Bleibt die Frage, was passiert, wenn der medikamentös eingestellte Thrombose-Patient einen schweren Unfall erlitten hat und stark blutet. Denn in diesem Falle muss ein schnell wirkendes Gegenmittel her, ein so genanntes Antidot, um die Gerinnung wieder in Gang zu bringen. Bei Marcumar wäre das logischerweise Vitamin K, das jedoch erst nach zwei bis drei Tagen zu wirken beginnt, so dass in einem Notfall dann doch wieder aggressivere Gerinnungsaktivatoren zum Einsatz kommen müssen. Bei den Noak hatte man lange Zeit kein Antidot, was naturgemäß die Skepsis ihnen gegenüber verstärkte. Doch mittlerweile gibt es für das Noak Pradaxa bereits ein schnell wirkendes Gegenmittel, und für andere Produkte wie Xarelto und Eliquis ist bald ebenfalls damit zu rechnen.

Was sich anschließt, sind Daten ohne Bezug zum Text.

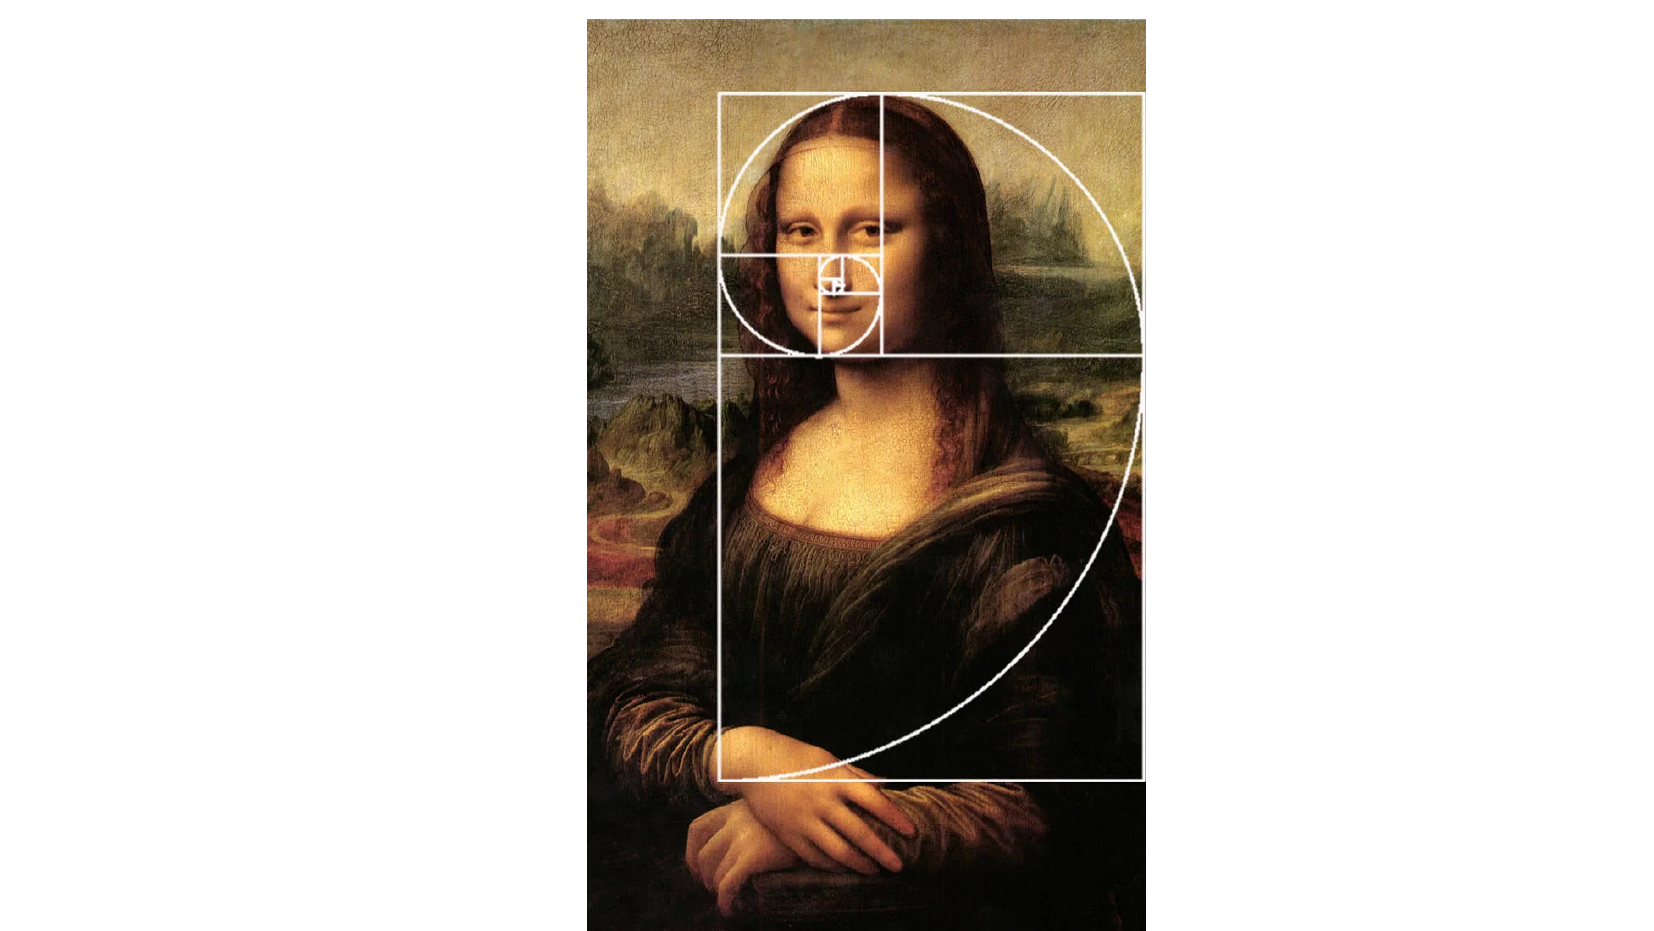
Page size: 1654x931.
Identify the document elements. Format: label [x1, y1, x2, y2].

picture [587, 19, 1146, 931]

Jedes der Medikamente hat Vor- und Nachteile

Die Noaks sind im Vergleich zu Marcumar risikoarm und einfach in der Handhabung. Sie wurden daher kürzlich von der Europäischen Gesellschaft für Kardiologie in die Behandlungsleitlinien für das Vorhofflimmern aufgenommen. Denn bei dieser Erkrankung droht dem Patienten zwar, aufgrund des Blutstaus im Vorhof, ein Gerinnsel im Herz, das von dort nur einen kurzen Weg zum Gehirn hat, um sich darin festzusetzen und einen Schlaganfall auszulösen. Doch diese Bedrohung spürt der Betroffene ebenso wenig wie irgendein ein anderes Symptom seiner Krankheit, und das senkt natürlich eine Bereitschaft, sich der strengen Disziplin einer - zudem noch riskanten - Marcumar-Therapie zu unterziehen.

Nichtsdestoweniger betont Beyer-Westendorf, dass Marcumar keineswegs vor dem Aus stehe. Denn es gebe Patienten, beispielsweise mit künstlichen Herzklappen, die eine "sehr scharfe gerinnungshemmende Therapie" bräuchten. Andere haben nur noch schlecht funktionierende Nieren, so dass für sie ein Noak nach derzeitigem Kenntnisstand nicht in Frage kommt. Für sie ist der blutverdünnende Klassiker immer noch ein Mittel der ersten Wahl.

Nicht zu vergessen, dass einige Patienten gute Erfahrungen damit hätten und nicht auf ein neues Medikament wechseln wollen. Das müsse man ernst nehmen, betont Beyer-Westendorf. "Denn letzten Endes kann jede Therapie nur funktionieren, wenn der Patient mitzieht."